*Required work*: The entries below contain a line with "394 359 3561" and a line with "569 53 6348". Retype exactly everything from the first down to the second, both included, and nothing else.

::: Provided material :::

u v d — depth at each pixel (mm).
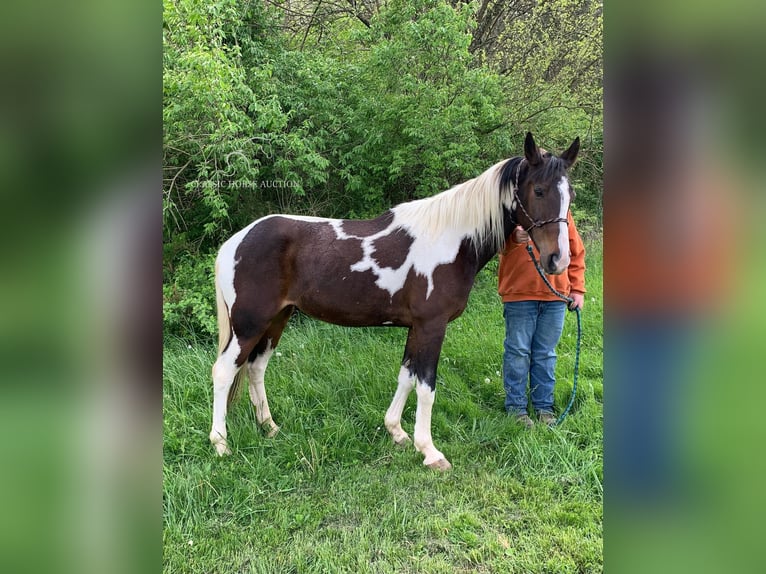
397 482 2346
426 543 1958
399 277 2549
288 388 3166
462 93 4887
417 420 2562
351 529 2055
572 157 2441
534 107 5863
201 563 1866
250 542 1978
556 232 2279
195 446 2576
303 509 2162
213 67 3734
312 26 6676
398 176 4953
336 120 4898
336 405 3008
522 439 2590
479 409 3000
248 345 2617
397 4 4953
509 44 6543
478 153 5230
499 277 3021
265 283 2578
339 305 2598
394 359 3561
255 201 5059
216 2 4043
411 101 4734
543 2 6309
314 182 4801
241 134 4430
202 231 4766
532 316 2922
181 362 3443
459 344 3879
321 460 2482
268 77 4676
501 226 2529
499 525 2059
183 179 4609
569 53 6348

:::
::: Provided material :::

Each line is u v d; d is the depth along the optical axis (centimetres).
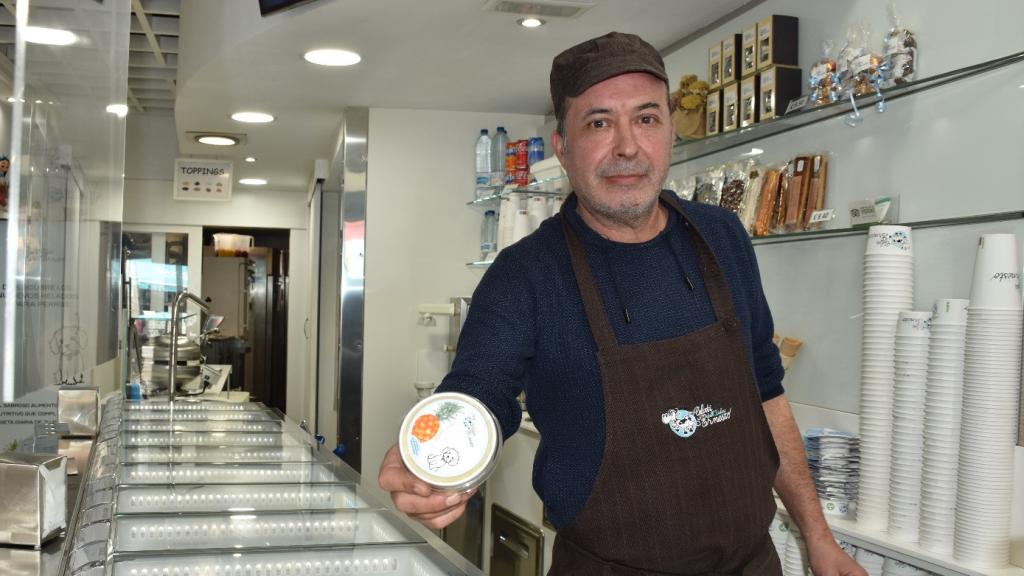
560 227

:::
::: Provided material :::

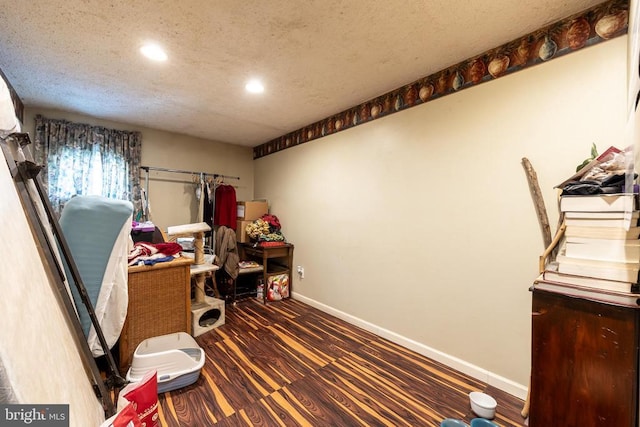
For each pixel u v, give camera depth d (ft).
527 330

:::

*Response*:
394 359 3561
255 201 5059
216 2 4043
411 101 4734
543 2 6309
314 182 4801
241 134 4430
202 231 4766
532 316 2922
181 362 3443
459 344 3879
321 460 2482
268 77 4676
501 226 2529
499 525 2059
183 179 4609
569 53 6348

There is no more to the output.